• **Приведенный фрагмент**:
Отношение Флори к расовому и половому вопросу для того времени довольно продвинутое и одновременно — довольно искреннее. Флори стойко выслушивает глупую и грязную обличительную речь Элизабет в адрес людей смешанной крови: «Я слышала, что полукровки всегда наследуют худшее, что есть в обеих расах…» — и отвечает: «Ну, отцы же у них были». Этот ловкий ответ, возлагающий моральную ответственность за появление полукровок, столь громко презираемых белыми, на самих же белых, сопровождается вполне натуралистичной сценой, в которой «эксплуатация» местного населения в смысле сексуальных отношений преподносится как часть того, что означает данный термин в более привычном смысле. В этой двусмысленности находит себе место и идея о «репрессиях»; постоянно присутствуют вещи, с которых не следует спускать глаз, как мог выразиться Оруэлл: имеется в виду раболепство, лакейство, попрошайничество и другие формы презренного, унизительного поведения. Мотив взаимоотношений между хозяином и рабом, впервые с содроганием осознанных Оруэллом еще во время обучения в закрытой школе, необходимо было приберечь, хорошо обработав, для будущего использования. То же самое можно сказать и о сходной теме — склонности людей предавать друг друга из трусости или по другим постыдным причинам; так Флори, столкнувшись с неизбежностью выбора, предает несчастного Верасвами.
В общем и целом «Дни в Бирме» — это роман о дальних странах, «гиблых для белого человека», довольно правдоподобно маскирующийся под антиколониальное произведение; агентами саморазрушения белого человека, как всегда, выступают алкоголь, жара и женщины. Феминистки получили еще одну взбучку даже в этих неправдоподобных местах; мать Элизабет Лакерстин описана Оруэллом как «особа самовлюбленная и скудоумная, твердо уклоняясь от каких-либо прозаических обязанностей под предлогом сверхтонкой чувствительности, после нескольких лет возни с играми в Женские права и Высший разум…». Подобно некоторым другим критикам империализма Оруэлл склонен был обвинять белых женщин в том, что они делают своих мужчин расистами еще в большей степени, чем те были изначально, в том, что привносят в и так непростую ситуацию истерические страхи престарелых училок перед ограблением и изнасилованием, в том, что жестоко обращаются со слугами. Однако его предубеждения очевидно уходят еще глубже.
Флори, подталкиваемый к самоубийству беспробудным пьянством и непростительными и невыносимыми мыслями, рисующими дефлорацию Элизабет другим мужчиной, сначала убивает выстрелом в голову свою собаку, а затем, обратив внимание на неопрятность такого способа, решает, что не желает быть найденным в подобном виде, и простреливает себе сердце. Это мгновение солипсизма последней минуты — на всех парах несясь к смерти, тщательно соблюдать правила практического этикета, установленные для живых, — напоминает превосходно описанную неуместность телодвижений приговоренного к смерти бирманца в оруэлловском эссе «Казнь через повешение»:
«Один раз, несмотря на державших его за плечи людей, он шагнул чуть в сторону, огибая лужу на дороге.

• **Задание**: Что, согласно фрагменту о романе «Дни в Бирме», выступает агентами саморазрушения белого человека? Опирайтесь только на приведенный фрагмент.

• **Фрагмент набора данных**:
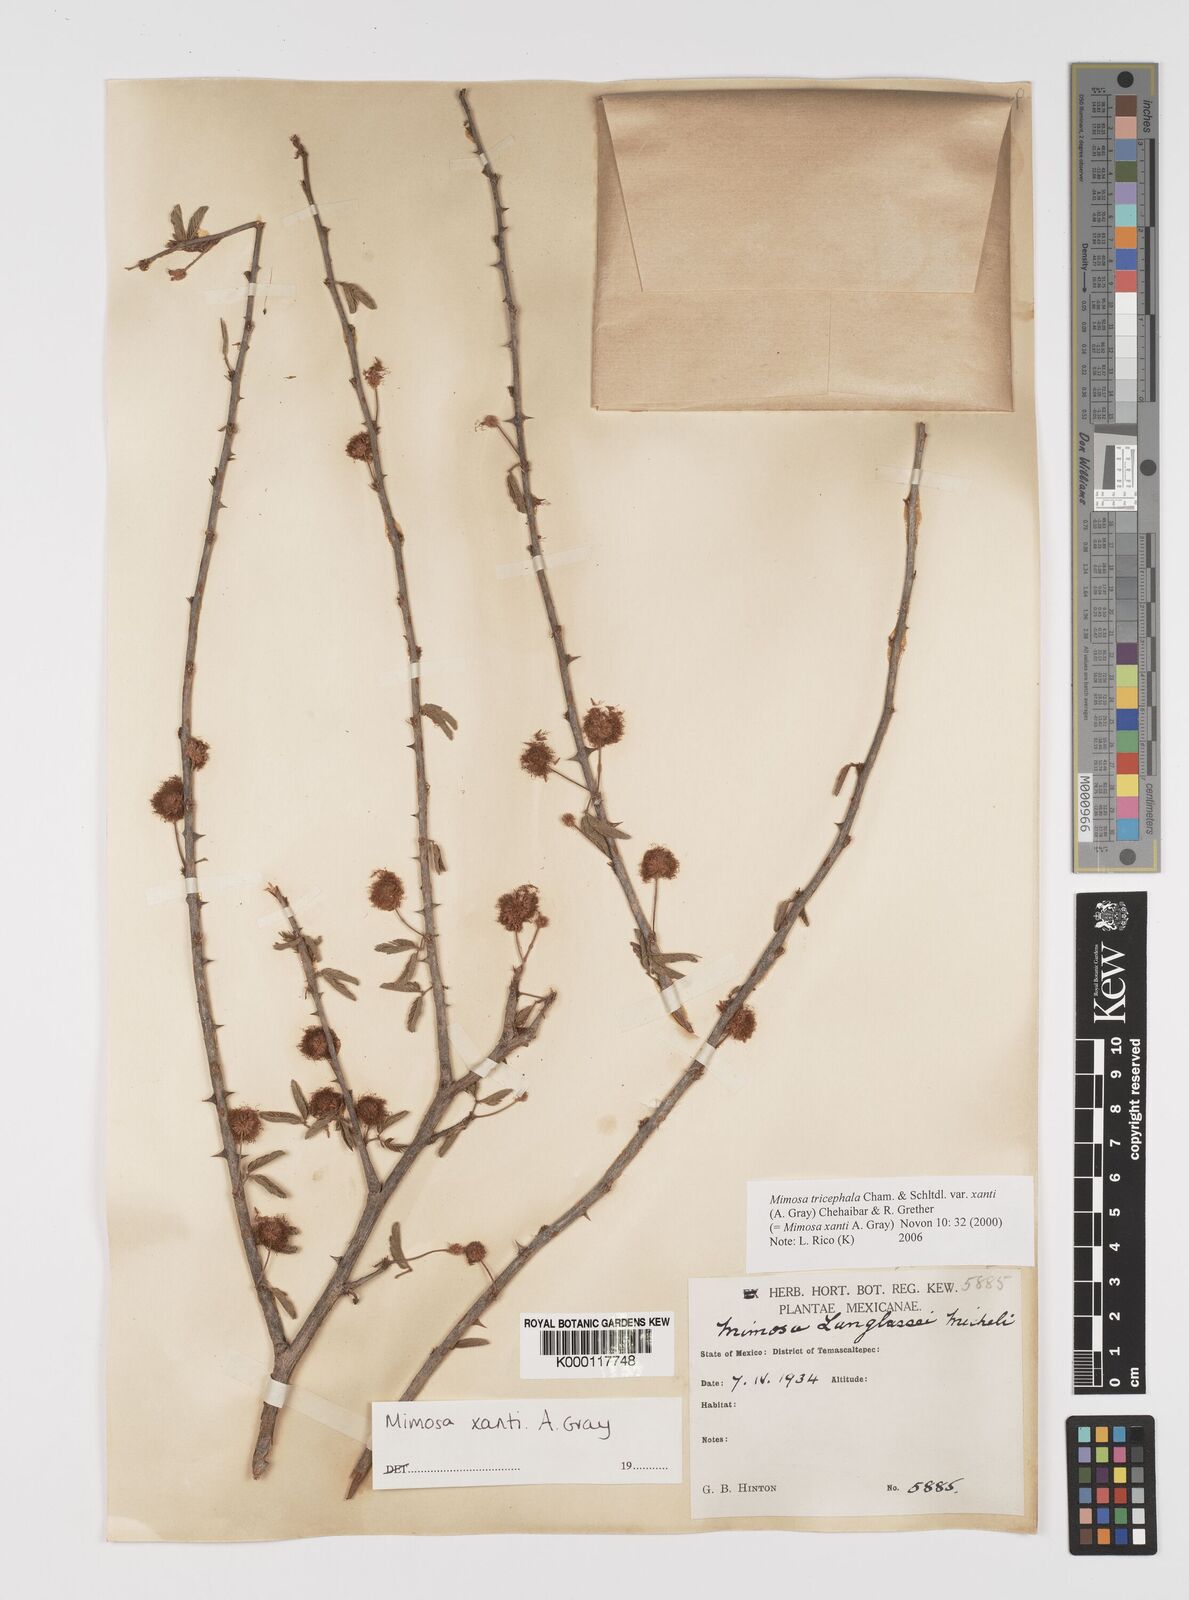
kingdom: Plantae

• **Решение задания**: Алкоголь, жара и женщины.